The biggest effect, though, is the fact that I made a decision years ago, when I was about 18 or 19, that I would NEVER pass these genes, and the burden of living with this type of disease/condition, onto another generation. I had always thought, in spite of everything, that I would make a great husband and father, because I recognized what happened to me as a grave breach of the normal father-son relationship and ran with my life, my attitudes, and my behaviors in the other direction as fast and as far as I could. Even this late in life, a small part of me always thought I someday might find a SO who would be interest perhaps in adoption. Now with this latest development in my life, I could never justify that, and frankly probably never be allowed to, so another thing my father, 14 years after his death, has taken away from me.

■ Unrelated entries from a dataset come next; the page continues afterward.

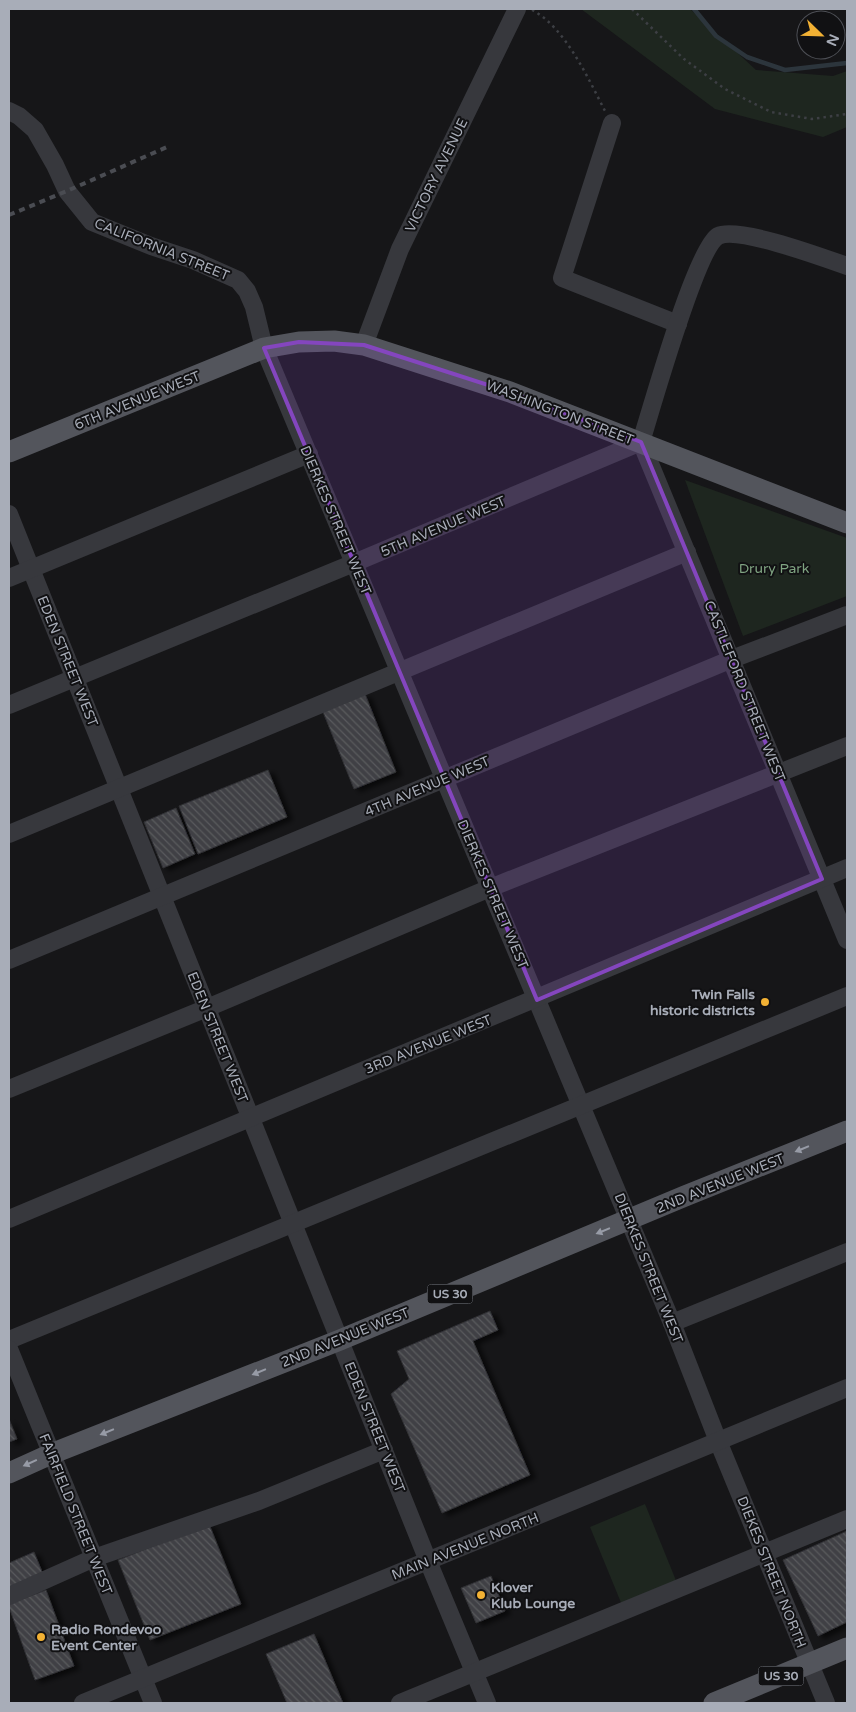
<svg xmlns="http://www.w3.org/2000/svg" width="856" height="1712" viewBox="0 0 856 1712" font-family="'Varela Round',sans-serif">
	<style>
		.park { fill: #1e261f }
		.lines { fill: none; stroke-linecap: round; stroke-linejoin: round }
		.stream { stroke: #2c353c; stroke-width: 4.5 }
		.building { fill: url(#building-back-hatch); stroke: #303034; filter: url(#shadow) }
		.path { stroke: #3d3f44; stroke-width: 2.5; stroke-dasharray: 2.5 4; stroke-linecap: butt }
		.minor { stroke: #37383d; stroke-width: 18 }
		.major { stroke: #53555c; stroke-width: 21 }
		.rail { stroke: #4a4c52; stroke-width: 4; stroke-dasharray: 6 5; stroke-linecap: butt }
		.oneway { fill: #979ba6 }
		.marked { fill: #8446be; fill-opacity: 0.2; stroke: #8446be; stroke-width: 4; stroke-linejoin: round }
		.poi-dot { fill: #f2b134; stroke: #111113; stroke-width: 2 }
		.labels { text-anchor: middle; stroke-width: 4; stroke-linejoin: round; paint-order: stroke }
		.shield { fill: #111113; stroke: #7b7e86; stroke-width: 1 }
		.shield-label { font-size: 12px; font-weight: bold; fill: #a8adb8 }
		.street-label { font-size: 14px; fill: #a8adb8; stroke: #111113 }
		.park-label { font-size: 14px; fill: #7fa381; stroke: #111113 }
		.poi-label { font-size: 14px; font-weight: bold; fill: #a8adb8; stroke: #111113; text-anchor: start }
	</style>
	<defs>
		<pattern id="building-back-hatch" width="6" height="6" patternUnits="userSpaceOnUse" patternTransform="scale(1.25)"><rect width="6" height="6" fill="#404145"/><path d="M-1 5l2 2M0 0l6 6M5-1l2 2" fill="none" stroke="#595a5e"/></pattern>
		<filter id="shadow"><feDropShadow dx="5.5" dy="3" stdDeviation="2.5" flood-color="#0009"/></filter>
	</defs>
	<rect width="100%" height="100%" fill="#161618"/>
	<g class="park">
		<polygon points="581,9 690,9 756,70 833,76 847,71 847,127 823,137 715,109"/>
		<polygon points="685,480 847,538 847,596 743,636"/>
		<polygon points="645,1504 677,1583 622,1605 590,1527"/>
	</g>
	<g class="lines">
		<polyline class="stream" points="694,9 716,36 747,57 785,70 847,63"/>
	</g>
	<g class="building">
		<polygon points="365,694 396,772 354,789 323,712"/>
		<polygon points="268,770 287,817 198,854 179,806"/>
		<polygon points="176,808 195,854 163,868 144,822"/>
		<polygon points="490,1311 498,1330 473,1341 530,1475 442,1513 391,1394 409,1379 397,1351"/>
		<polygon points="9,1419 17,1439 9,1442"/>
		<polygon points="209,1524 241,1604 150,1640 118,1560"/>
		<polygon points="847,1531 847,1622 818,1636 783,1560"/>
		<polygon points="34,1552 43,1574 9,1588 9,1563"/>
		<polygon points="491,1576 505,1611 476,1623 461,1588"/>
		<polygon points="46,1590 74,1666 35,1680 9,1607 9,1604"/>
		<polygon points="314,1634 343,1703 287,1703 266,1654"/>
	</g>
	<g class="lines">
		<g class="path">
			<polyline points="632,9 684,59 725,89 771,112 812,119 847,114"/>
			<path d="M532,10c33,17 56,68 73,101"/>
		</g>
		<g class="minor">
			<polyline points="9,111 19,116 35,130 55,165 67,191 92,222 151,246 193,260 238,280 247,291 254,307 264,348 672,1323 718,1441 826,1703"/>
			<polyline points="612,123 562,278 678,324"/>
			<polyline points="364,345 400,249 517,9"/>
			<polyline points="641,442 847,940"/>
			<polyline points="9,514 428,1561 487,1703"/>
			<polyline points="9,578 309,454"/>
			<path d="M9,705l345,-142 287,-121c10,-32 55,-193 77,-206 20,-10 106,22 129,30"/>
			<polyline points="9,834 687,552"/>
			<polyline points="9,960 732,659 847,615"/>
			<polyline points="9,1089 207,1008 490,888 847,746"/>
			<path d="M9,1219c279,-118 560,-232 838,-351"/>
			<polyline points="672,1323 847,1252"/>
			<polyline points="9,1340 847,996"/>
			<polyline points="9,1349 153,1703"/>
			<polyline points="9,1596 94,1558 259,1501 384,1450"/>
			<polyline points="83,1703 847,1388"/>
			<polyline points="400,1703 847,1519"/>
		</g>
		<g class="major">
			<polyline points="9,452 264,348 299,342 334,341 364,345 510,392 847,523"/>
			<polyline points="9,1473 51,1454 340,1340 685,1196 847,1131"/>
			<polyline points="714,1703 847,1648"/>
		</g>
		<polyline class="rail" points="9,215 67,191 167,147"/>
	</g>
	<defs><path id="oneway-solid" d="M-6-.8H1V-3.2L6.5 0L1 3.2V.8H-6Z" transform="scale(1.25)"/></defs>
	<g class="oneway">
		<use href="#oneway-solid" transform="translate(802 1149) rotate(158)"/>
		<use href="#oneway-solid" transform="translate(603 1231) rotate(158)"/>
		<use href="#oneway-solid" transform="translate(259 1372) rotate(158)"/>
		<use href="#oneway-solid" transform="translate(107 1432) rotate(158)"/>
		<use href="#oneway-solid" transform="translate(30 1463) rotate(156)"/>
	</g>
	<path class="marked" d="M299,342l65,3 146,47 131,50 181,437 -285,121 -273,-652z"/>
	<g class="poi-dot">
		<circle cx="765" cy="1002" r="5"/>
		<circle cx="481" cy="1595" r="5"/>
		<circle cx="41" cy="1637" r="5"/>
	</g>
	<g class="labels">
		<g class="shield">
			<rect x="427.5" y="1284.5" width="45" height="19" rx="4"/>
			<rect x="758.5" y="1666.5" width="45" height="19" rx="4"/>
		</g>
		<g class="shield-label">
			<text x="450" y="1298">US 30</text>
			<text x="781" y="1680">US 30</text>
		</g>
		<g class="street-label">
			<text transform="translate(436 175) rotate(-64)" y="5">VICTORY AVENUE</text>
			<text transform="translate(162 249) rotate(22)" y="5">CALIFORNIA STREET</text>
			<text transform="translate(137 400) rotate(-22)" y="5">6TH AVENUE WEST</text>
			<text transform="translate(560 412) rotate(21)" y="5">WASHINGTON STREET</text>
			<text transform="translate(336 520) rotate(67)" y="5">DIERKES STREET WEST</text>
			<text transform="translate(443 526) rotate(-23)" y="5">5TH AVENUE WEST</text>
			<text transform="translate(68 661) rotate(68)" y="5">EDEN STREET WEST</text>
			<text transform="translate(745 691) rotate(68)" y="5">CASTLEFORD STREET WEST</text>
			<text transform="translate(427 786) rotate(-23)" y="5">4TH AVENUE WEST</text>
			<text transform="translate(493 894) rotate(67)" y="5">DIERKES STREET WEST</text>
			<text transform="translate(218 1037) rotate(68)" y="5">EDEN STREET WEST</text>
			<text transform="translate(428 1044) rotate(-22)" y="5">3RD AVENUE WEST</text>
			<text transform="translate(720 1183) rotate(-22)" y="5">2ND AVENUE WEST</text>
			<text transform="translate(649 1268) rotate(68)" y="5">DIERKES STREET WEST</text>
			<text transform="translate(345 1337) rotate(-22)" y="5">2ND AVENUE WEST</text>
			<text transform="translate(375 1427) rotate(68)" y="5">EDEN STREET WEST</text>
			<text transform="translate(76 1514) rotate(68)" y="5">FAIRFIELD STREET WEST</text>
			<text transform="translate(465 1546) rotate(-22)" y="5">MAIN AVENUE NORTH</text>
			<text transform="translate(772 1572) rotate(68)" y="5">DIEKES STREET NORTH</text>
		</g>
		<g class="park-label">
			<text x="774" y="573">Drury Park</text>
		</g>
		<g class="poi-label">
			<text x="755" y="999" text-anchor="end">Twin Falls<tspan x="755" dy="16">historic districts</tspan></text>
			<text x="491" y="1592">Klover<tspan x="491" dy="16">Klub Lounge</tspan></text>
			<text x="51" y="1634">Radio Rondevoo<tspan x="51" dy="16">Event Center</tspan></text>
		</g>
	</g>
	<rect width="856" height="1712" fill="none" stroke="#a8adb8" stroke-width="20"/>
	<g transform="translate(821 35) rotate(113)"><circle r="24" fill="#111113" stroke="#4d4f55"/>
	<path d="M0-4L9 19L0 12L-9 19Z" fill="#f2b134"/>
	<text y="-8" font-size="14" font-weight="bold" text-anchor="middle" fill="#a8adb8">N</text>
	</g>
</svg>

I could have gone either way. The day I was diagnosed and then “sentenced” to the psych ward, I drove home down the freeway looking for some solid concrete structure I could drive straight into at 90 mph and effectively end my problems. Then I thought about my mother, who I have tried to take care of with the utmost respect and love since she was liberated from my father’s terror, so that her last years could be happier, and I couldn’t do that. So, I went through with my “sentence” and actually, good has come out of it. I’m now on mood stabilizing medication, have a new doctor who is kind, compassionate, and understanding, not cruel, cold, and brutal like the first one. I am seeing the same therapist I have seen on and off since 1999, who is great. I feel like I have been given a second chance, despite a mental illness diagnosis, and, while I still struggle daily with memories of what happened, and some weird quirks like being literally “gun shy” if I see one, I think the future will be better than the past.